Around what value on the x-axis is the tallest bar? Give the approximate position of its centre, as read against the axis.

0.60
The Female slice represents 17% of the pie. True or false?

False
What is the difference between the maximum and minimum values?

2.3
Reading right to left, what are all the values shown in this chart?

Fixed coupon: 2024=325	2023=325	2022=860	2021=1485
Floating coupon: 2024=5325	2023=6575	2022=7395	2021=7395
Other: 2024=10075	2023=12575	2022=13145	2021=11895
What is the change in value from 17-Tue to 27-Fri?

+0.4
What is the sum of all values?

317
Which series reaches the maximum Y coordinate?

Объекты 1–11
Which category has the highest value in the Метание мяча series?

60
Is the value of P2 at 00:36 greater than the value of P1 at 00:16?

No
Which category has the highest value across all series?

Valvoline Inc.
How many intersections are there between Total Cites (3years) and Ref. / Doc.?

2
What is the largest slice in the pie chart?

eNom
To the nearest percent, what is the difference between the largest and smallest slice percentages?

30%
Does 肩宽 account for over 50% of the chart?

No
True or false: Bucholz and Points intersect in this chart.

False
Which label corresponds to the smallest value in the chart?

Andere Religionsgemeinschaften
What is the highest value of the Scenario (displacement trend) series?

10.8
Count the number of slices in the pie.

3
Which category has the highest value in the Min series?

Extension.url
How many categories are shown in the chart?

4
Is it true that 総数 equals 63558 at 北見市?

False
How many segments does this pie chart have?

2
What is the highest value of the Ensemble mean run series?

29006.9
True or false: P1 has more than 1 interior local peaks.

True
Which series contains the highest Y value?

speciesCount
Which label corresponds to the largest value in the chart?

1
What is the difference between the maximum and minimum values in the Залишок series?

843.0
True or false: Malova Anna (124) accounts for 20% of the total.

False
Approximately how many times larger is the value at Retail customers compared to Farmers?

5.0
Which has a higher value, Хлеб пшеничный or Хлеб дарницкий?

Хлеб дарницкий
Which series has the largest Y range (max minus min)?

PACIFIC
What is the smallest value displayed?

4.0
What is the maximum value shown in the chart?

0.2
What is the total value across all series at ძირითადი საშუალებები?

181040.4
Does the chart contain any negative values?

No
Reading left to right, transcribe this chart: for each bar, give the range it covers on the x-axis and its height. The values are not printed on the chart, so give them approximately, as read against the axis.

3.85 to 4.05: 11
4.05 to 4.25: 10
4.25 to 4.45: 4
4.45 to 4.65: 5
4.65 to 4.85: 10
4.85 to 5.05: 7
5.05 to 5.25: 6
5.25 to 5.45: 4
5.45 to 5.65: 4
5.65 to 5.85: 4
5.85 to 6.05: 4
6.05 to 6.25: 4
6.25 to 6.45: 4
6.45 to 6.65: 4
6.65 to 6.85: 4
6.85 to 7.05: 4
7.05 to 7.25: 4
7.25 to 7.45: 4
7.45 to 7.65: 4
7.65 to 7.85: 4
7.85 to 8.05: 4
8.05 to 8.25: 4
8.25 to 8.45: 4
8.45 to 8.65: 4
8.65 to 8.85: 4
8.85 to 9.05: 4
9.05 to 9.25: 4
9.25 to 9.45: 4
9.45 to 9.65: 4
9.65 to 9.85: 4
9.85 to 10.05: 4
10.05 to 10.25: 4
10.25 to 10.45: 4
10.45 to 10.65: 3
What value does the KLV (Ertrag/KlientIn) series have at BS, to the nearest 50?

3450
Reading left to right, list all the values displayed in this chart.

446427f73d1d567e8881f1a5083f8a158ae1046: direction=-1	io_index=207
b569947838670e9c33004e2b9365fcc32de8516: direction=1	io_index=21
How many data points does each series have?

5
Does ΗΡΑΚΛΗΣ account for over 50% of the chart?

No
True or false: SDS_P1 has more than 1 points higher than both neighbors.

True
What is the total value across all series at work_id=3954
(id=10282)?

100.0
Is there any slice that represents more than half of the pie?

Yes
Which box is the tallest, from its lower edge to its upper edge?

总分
-=-=-
» Exercise objective: Rewrite every row above, replacing "highest value" with "maximum value" and leaving everything else unchanged.

» Task output:
Around what value on the x-axis is the tallest bar? Give the approximate position of its centre, as read against the axis.

0.60
The Female slice represents 17% of the pie. True or false?

False
What is the difference between the maximum and minimum values?

2.3
Reading right to left, what are all the values shown in this chart?

Fixed coupon: 2024=325	2023=325	2022=860	2021=1485
Floating coupon: 2024=5325	2023=6575	2022=7395	2021=7395
Other: 2024=10075	2023=12575	2022=13145	2021=11895
What is the change in value from 17-Tue to 27-Fri?

+0.4
What is the sum of all values?

317
Which series reaches the maximum Y coordinate?

Объекты 1–11
Which category has the maximum value in the Метание мяча series?

60
Is the value of P2 at 00:36 greater than the value of P1 at 00:16?

No
Which category has the maximum value across all series?

Valvoline Inc.
How many intersections are there between Total Cites (3years) and Ref. / Doc.?

2
What is the largest slice in the pie chart?

eNom
To the nearest percent, what is the difference between the largest and smallest slice percentages?

30%
Does 肩宽 account for over 50% of the chart?

No
True or false: Bucholz and Points intersect in this chart.

False
Which label corresponds to the smallest value in the chart?

Andere Religionsgemeinschaften
What is the maximum value of the Scenario (displacement trend) series?

10.8
Count the number of slices in the pie.

3
Which category has the maximum value in the Min series?

Extension.url
How many categories are shown in the chart?

4
Is it true that 総数 equals 63558 at 北見市?

False
How many segments does this pie chart have?

2
What is the maximum value of the Ensemble mean run series?

29006.9
True or false: P1 has more than 1 interior local peaks.

True
Which series contains the highest Y value?

speciesCount
Which label corresponds to the largest value in the chart?

1
What is the difference between the maximum and minimum values in the Залишок series?

843.0
True or false: Malova Anna (124) accounts for 20% of the total.

False
Approximately how many times larger is the value at Retail customers compared to Farmers?

5.0
Which has a higher value, Хлеб пшеничный or Хлеб дарницкий?

Хлеб дарницкий
Which series has the largest Y range (max minus min)?

PACIFIC
What is the smallest value displayed?

4.0
What is the maximum value shown in the chart?

0.2
What is the total value across all series at ძირითადი საშუალებები?

181040.4
Does the chart contain any negative values?

No
Reading left to right, transcribe this chart: for each bar, give the range it covers on the x-axis and its height. The values are not printed on the chart, so give them approximately, as read against the axis.

3.85 to 4.05: 11
4.05 to 4.25: 10
4.25 to 4.45: 4
4.45 to 4.65: 5
4.65 to 4.85: 10
4.85 to 5.05: 7
5.05 to 5.25: 6
5.25 to 5.45: 4
5.45 to 5.65: 4
5.65 to 5.85: 4
5.85 to 6.05: 4
6.05 to 6.25: 4
6.25 to 6.45: 4
6.45 to 6.65: 4
6.65 to 6.85: 4
6.85 to 7.05: 4
7.05 to 7.25: 4
7.25 to 7.45: 4
7.45 to 7.65: 4
7.65 to 7.85: 4
7.85 to 8.05: 4
8.05 to 8.25: 4
8.25 to 8.45: 4
8.45 to 8.65: 4
8.65 to 8.85: 4
8.85 to 9.05: 4
9.05 to 9.25: 4
9.25 to 9.45: 4
9.45 to 9.65: 4
9.65 to 9.85: 4
9.85 to 10.05: 4
10.05 to 10.25: 4
10.25 to 10.45: 4
10.45 to 10.65: 3
What value does the KLV (Ertrag/KlientIn) series have at BS, to the nearest 50?

3450
Reading left to right, list all the values displayed in this chart.

446427f73d1d567e8881f1a5083f8a158ae1046: direction=-1	io_index=207
b569947838670e9c33004e2b9365fcc32de8516: direction=1	io_index=21
How many data points does each series have?

5
Does ΗΡΑΚΛΗΣ account for over 50% of the chart?

No
True or false: SDS_P1 has more than 1 points higher than both neighbors.

True
What is the total value across all series at work_id=3954
(id=10282)?

100.0
Is there any slice that represents more than half of the pie?

Yes
Which box is the tallest, from its lower edge to its upper edge?

总分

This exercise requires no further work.